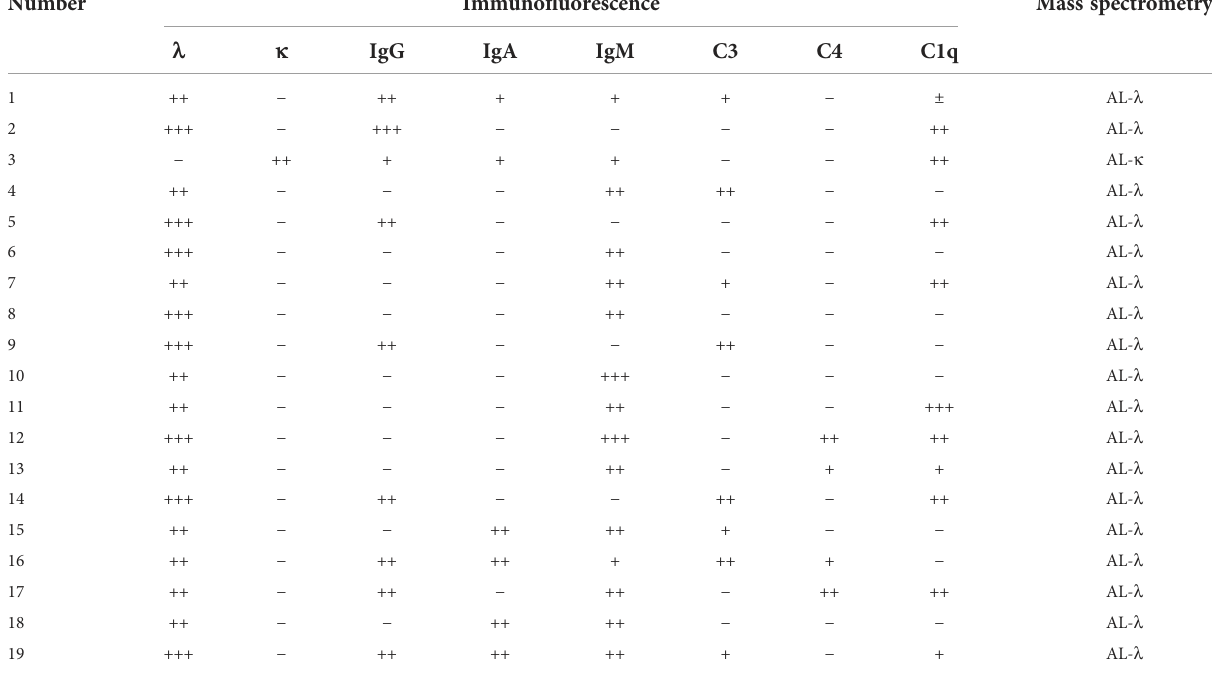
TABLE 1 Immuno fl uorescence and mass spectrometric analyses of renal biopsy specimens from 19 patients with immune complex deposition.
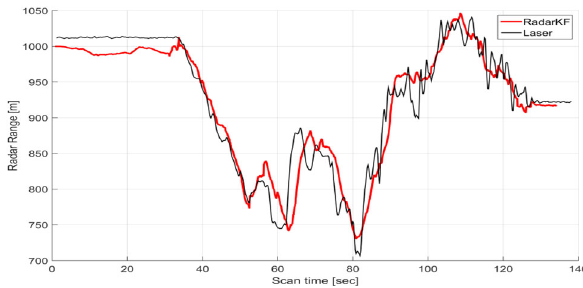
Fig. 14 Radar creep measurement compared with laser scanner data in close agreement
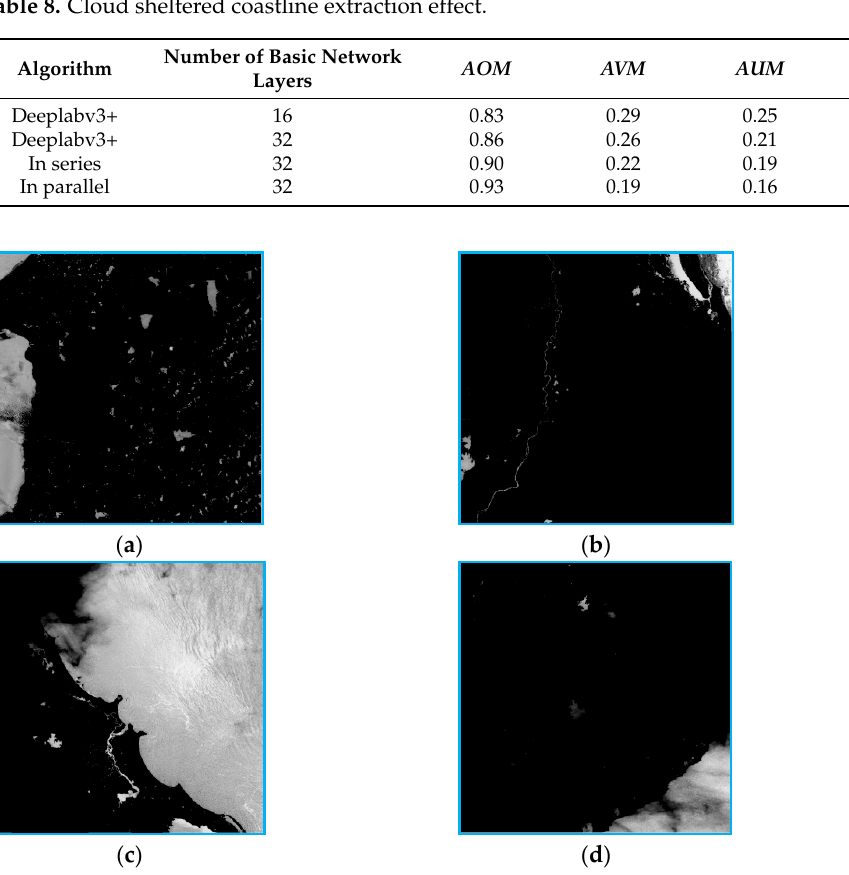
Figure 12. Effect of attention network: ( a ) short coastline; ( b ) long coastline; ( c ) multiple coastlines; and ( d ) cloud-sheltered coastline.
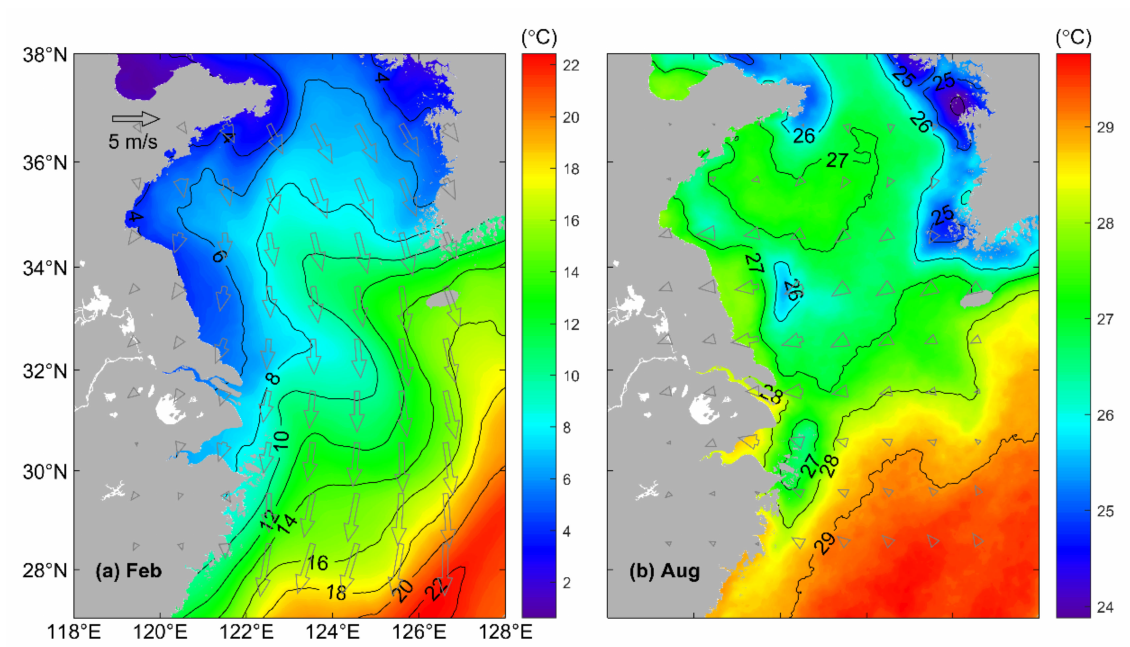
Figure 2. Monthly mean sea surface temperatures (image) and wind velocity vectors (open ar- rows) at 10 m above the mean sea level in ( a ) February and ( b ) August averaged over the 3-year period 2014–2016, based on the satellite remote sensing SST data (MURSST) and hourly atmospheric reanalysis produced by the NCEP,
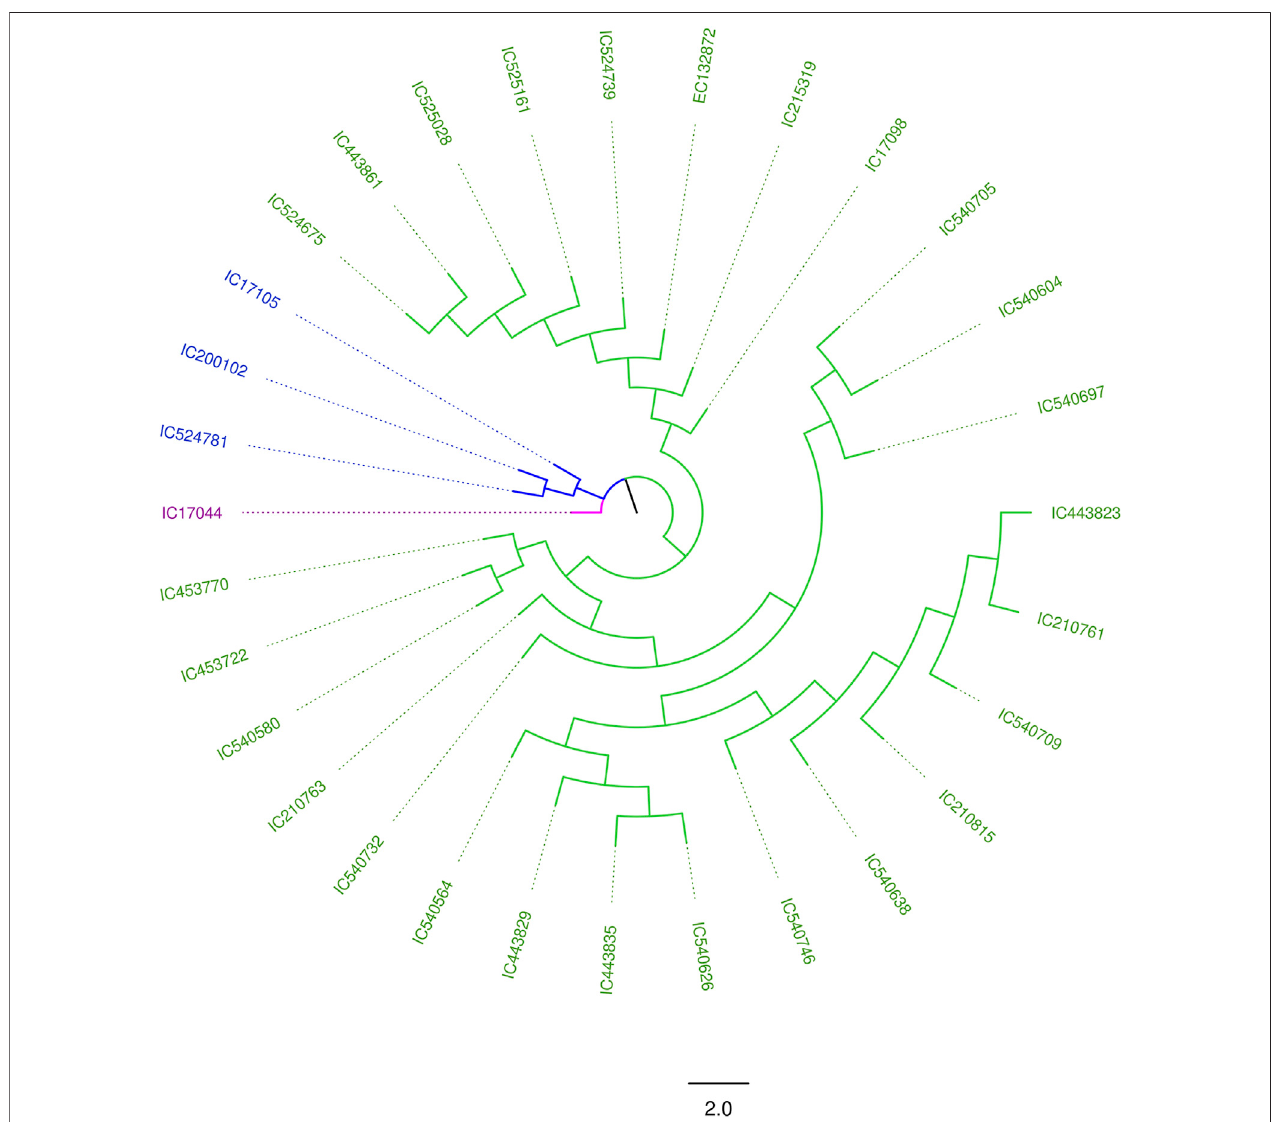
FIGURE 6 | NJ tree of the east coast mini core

++++

Please print each of the records word for word, keeping the pictures out.

**Written response:**
TABLE 1 Immuno fl uorescence and mass spectrometric analyses of renal biopsy specimens from 19 patients with immune complex deposition.
Fig. 14 Radar creep measurement compared with laser scanner data in close agreement
Figure 12. Effect of attention network: ( a ) short coastline; ( b ) long coastline; ( c ) multiple coastlines; and ( d ) cloud-sheltered coastline.
Figure 2. Monthly mean sea surface temperatures (image) and wind velocity vectors (open ar- rows) at 10 m above the mean sea level in ( a ) February and ( b ) August averaged over the 3-year period 2014–2016, based on the satellite remote sensing SST data (MURSST) and hourly atmospheric reanalysis produced by the NCEP,
FIGURE 6 | NJ tree of the east coast mini core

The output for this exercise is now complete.